In 1913, Steiner made a formal break with the Theosophical Society and set about forming his own group, which he declared would be about the utilization of "human wisdom" (anthro ' man; sophy ' wisdom) to achieve contact with the spiritual world. The human intellect, Steiner insisted, could be trained to rise above material concerns and to perceive a greater spiritual reality. The human consciousness had the ability to activate the seed that the great Spirit Beings had implanted within their human offspring.

Steiner recognized that while the physical seeds of male and female intermingled to produce the whole human being, there was also something in each human that did not arise from the blending of two physical seeds. Something ineffable and indescribable somehow flowed into the process of germination of the seed of the Spirit Beings within, something that could be accessed by human consciousness and directed by the Christ principle.

Steiner emphasized that the path to such contact might best be attained by a proper application of meditation. When human consciousness had been raised to the spiritual level, where it can experience the eternal element that is limited by neither birth nor death, then it can comprehend its own eternality and its ability to be born again in subsequent life existences. Steiner taught that the process of spiritual evolution enabled those who died in one period of history to be reborn in other epochs to experience various levels of Earth-existence.

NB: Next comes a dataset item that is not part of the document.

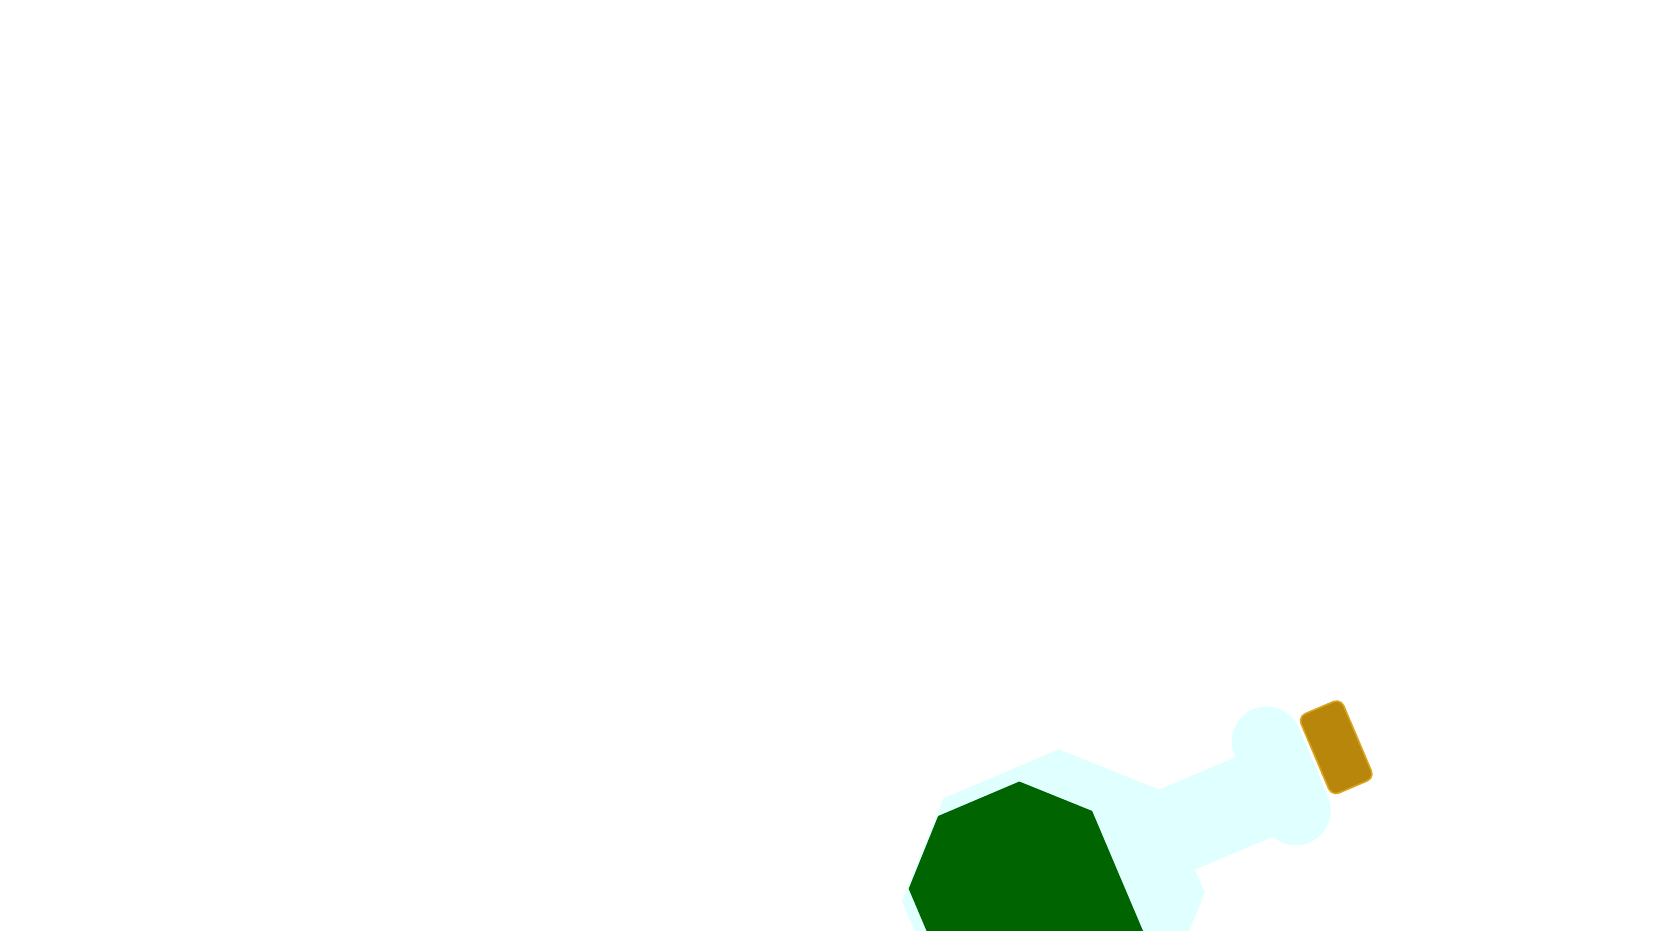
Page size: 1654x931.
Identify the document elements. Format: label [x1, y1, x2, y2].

text_box [1300, 701, 1372, 794]
text_box [902, 707, 1330, 931]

In Lecture V, Earthly and Cosmic Man (1948) Steiner stated that in rejecting the doctrine of reincarnation, Christian thought had lost something vital that the East had always possessed, and he urged that such knowledge be reacquired. Western religion and culture is in the process of passing through a period during which individuals were "split up" into separate personalities, Steiner said, but now men and women of the West "…stand on the threshold of a deepening of thought and experience…they will themselves be aware of a longing to find the thread uniting the fragments which make their appearance in the life of a human being between birth and death.…"

In 1914, Steiner married Marie von Sievers, an actress, who had been secretary of the German Section of the Theosophical Society. Together they established a school for esoteric research near Basel, Switzerland, and developed new approaches to the teaching of speech and drama, which led to "eurythmy," an art of movement. Later, Steiner originated the Waldorf School Movement, an innovative educational system, which still maintains 80 schools in Europe and the United States. Rudolf Steiner died on March 30, 1925, in Dornach, Switzerland.